> **Task details**: Do not repeat pictures. Repeat exactly the lines of the listing below from its first line through the line with "and Fixing Bugs".

Content starts

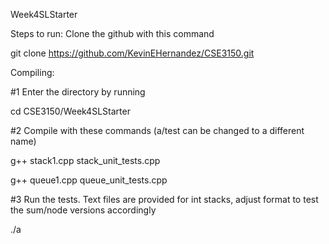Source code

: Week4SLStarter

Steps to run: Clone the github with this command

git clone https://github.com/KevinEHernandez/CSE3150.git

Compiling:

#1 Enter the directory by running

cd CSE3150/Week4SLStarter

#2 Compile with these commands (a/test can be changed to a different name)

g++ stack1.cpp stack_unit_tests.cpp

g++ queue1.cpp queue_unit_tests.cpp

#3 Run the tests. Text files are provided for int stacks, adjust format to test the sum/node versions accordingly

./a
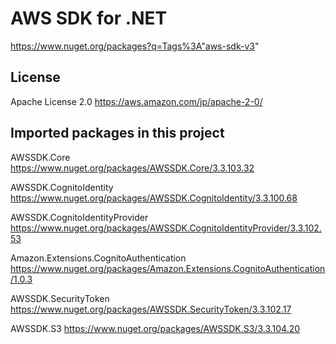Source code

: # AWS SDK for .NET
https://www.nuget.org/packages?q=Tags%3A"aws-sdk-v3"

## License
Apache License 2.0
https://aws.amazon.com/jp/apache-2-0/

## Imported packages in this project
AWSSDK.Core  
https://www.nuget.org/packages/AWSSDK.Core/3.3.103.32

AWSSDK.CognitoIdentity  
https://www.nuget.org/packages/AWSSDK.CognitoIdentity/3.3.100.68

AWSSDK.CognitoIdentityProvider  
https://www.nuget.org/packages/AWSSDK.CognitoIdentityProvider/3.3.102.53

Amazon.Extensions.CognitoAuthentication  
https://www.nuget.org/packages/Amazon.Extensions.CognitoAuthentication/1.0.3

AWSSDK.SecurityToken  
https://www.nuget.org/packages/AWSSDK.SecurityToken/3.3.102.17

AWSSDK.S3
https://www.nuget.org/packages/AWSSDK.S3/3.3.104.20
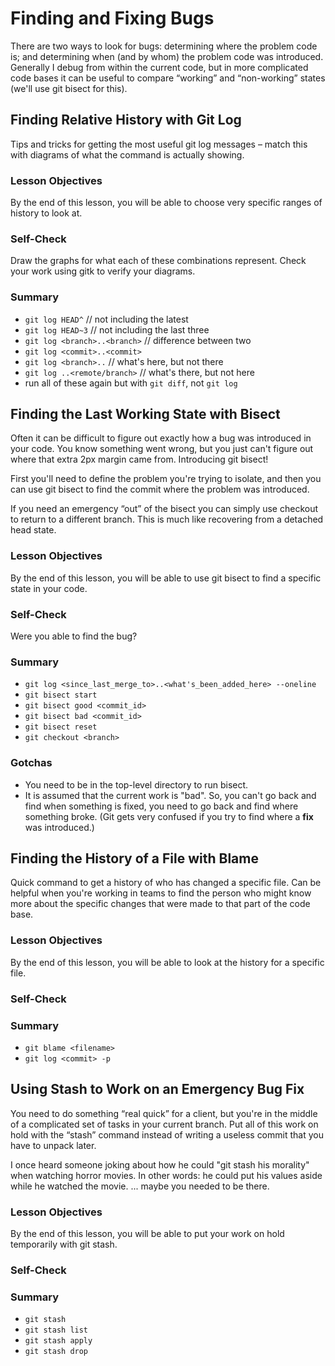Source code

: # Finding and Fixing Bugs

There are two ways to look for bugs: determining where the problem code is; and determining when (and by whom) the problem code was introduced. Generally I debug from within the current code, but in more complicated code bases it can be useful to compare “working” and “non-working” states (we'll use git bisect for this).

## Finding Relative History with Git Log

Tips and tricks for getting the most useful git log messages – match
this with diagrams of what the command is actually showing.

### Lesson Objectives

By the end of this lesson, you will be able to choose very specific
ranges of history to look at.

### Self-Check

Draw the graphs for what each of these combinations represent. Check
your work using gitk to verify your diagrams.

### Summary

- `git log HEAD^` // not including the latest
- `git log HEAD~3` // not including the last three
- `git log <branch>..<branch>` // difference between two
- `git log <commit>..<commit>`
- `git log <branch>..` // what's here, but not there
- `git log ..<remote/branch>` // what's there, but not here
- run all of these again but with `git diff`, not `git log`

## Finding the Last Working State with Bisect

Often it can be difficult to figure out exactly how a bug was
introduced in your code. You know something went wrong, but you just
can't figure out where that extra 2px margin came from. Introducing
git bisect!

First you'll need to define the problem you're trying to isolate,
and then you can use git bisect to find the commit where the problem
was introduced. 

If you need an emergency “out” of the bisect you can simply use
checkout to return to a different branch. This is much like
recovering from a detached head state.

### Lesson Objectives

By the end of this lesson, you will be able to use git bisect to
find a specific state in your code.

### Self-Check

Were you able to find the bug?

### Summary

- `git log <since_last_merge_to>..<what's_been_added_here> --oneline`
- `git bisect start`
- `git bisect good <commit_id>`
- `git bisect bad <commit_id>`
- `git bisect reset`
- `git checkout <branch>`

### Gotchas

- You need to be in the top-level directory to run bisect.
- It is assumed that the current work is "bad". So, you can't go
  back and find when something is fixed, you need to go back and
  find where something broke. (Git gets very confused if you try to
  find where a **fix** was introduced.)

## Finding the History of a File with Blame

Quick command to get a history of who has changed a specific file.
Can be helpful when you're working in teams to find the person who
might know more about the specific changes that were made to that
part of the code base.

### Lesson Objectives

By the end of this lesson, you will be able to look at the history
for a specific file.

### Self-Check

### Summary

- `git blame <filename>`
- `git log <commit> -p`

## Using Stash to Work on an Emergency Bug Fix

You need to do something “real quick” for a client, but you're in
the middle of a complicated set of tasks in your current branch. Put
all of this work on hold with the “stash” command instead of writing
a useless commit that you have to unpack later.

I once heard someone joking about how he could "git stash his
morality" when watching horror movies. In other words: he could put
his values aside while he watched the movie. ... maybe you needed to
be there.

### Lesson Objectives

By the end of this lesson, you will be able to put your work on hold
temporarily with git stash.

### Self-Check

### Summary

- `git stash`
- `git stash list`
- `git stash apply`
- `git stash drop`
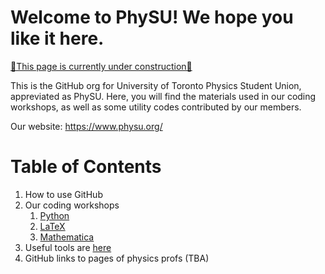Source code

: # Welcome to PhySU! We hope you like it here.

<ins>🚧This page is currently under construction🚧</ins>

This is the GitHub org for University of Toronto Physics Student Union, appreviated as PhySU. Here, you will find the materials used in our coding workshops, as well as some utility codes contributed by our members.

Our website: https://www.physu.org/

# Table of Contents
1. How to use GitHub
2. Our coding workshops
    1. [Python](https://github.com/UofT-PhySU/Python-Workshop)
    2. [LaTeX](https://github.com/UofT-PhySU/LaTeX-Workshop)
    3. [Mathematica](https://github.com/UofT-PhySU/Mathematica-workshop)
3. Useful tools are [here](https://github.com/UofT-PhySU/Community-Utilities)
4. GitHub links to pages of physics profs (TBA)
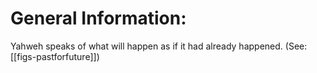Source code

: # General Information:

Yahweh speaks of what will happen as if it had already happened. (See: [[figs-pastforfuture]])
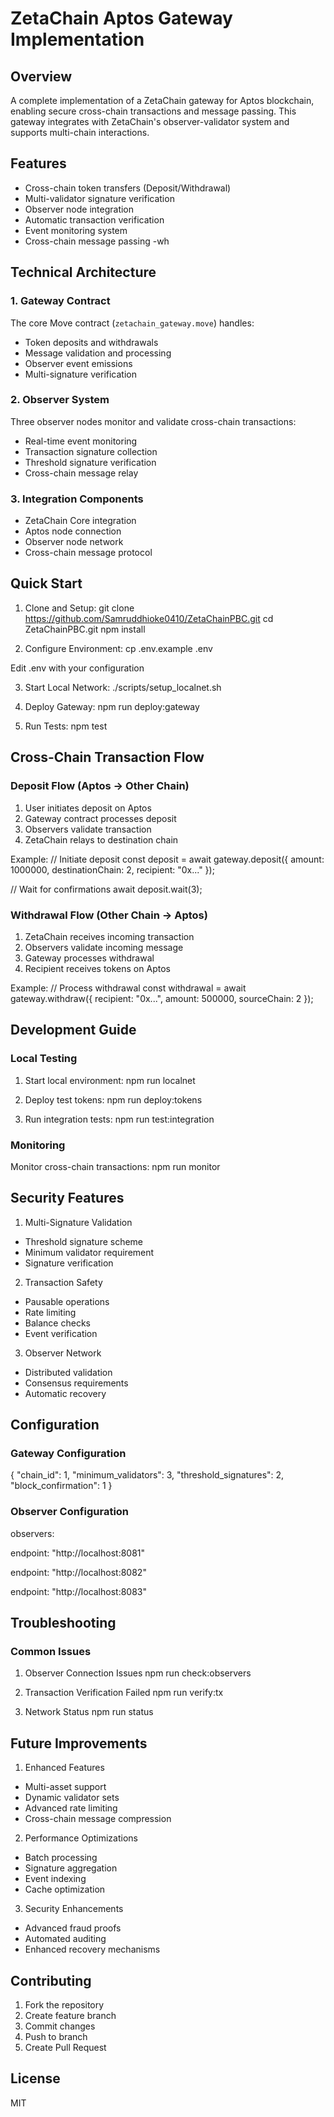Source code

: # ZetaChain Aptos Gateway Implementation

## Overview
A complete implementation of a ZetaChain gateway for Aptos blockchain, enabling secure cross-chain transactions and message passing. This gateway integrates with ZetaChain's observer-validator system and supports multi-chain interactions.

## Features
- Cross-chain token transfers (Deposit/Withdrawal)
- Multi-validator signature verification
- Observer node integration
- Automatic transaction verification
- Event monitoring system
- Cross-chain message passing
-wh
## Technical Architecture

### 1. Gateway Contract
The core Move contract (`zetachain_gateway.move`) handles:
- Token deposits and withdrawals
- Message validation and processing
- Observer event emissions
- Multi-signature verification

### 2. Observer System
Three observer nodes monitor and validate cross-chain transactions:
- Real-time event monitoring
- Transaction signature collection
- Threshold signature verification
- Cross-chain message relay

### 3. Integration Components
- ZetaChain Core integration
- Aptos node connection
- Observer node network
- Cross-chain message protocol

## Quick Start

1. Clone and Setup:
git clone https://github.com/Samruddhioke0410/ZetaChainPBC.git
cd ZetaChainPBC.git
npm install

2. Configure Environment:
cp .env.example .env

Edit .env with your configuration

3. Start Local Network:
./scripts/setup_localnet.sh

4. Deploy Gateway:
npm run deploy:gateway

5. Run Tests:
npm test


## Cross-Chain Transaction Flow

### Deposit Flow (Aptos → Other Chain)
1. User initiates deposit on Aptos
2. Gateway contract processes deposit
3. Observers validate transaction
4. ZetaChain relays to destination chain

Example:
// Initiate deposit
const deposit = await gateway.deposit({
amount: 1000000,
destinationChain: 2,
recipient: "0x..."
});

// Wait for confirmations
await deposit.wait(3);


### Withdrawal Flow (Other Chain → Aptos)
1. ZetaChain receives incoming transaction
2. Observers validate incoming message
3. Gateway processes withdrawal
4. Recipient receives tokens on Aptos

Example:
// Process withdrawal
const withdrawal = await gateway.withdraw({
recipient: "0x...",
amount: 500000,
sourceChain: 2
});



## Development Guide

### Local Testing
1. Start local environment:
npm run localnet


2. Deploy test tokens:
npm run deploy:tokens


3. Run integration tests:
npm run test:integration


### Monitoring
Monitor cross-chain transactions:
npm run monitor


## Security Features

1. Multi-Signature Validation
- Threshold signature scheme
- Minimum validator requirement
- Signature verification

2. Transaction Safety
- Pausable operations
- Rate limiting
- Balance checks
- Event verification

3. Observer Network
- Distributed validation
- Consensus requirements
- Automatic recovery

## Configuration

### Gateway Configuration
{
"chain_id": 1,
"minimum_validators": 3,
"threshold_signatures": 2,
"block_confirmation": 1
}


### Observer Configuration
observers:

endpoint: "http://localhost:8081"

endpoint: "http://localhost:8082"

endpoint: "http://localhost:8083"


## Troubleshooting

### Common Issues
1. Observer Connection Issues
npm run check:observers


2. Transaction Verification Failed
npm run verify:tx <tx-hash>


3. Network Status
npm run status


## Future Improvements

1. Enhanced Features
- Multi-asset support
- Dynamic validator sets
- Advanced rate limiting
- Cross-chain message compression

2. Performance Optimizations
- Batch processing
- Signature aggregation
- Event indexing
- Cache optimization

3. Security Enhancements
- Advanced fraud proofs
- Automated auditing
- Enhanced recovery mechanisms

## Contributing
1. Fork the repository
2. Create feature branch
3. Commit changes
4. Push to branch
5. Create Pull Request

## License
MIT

Content ends

> **Task solution**:
Source code

: Week4SLStarter

Steps to run: Clone the github with this command

git clone https://github.com/KevinEHernandez/CSE3150.git

Compiling:

#1 Enter the directory by running

cd CSE3150/Week4SLStarter

#2 Compile with these commands (a/test can be changed to a different name)

g++ stack1.cpp stack_unit_tests.cpp

g++ queue1.cpp queue_unit_tests.cpp

#3 Run the tests. Text files are provided for int stacks, adjust format to test the sum/node versions accordingly

./a
Source code

: # AWS SDK for .NET
https://www.nuget.org/packages?q=Tags%3A"aws-sdk-v3"

## License
Apache License 2.0
https://aws.amazon.com/jp/apache-2-0/

## Imported packages in this project
AWSSDK.Core  
https://www.nuget.org/packages/AWSSDK.Core/3.3.103.32

AWSSDK.CognitoIdentity  
https://www.nuget.org/packages/AWSSDK.CognitoIdentity/3.3.100.68

AWSSDK.CognitoIdentityProvider  
https://www.nuget.org/packages/AWSSDK.CognitoIdentityProvider/3.3.102.53

Amazon.Extensions.CognitoAuthentication  
https://www.nuget.org/packages/Amazon.Extensions.CognitoAuthentication/1.0.3

AWSSDK.SecurityToken  
https://www.nuget.org/packages/AWSSDK.SecurityToken/3.3.102.17

AWSSDK.S3
https://www.nuget.org/packages/AWSSDK.S3/3.3.104.20
Source code

: # Finding and Fixing Bugs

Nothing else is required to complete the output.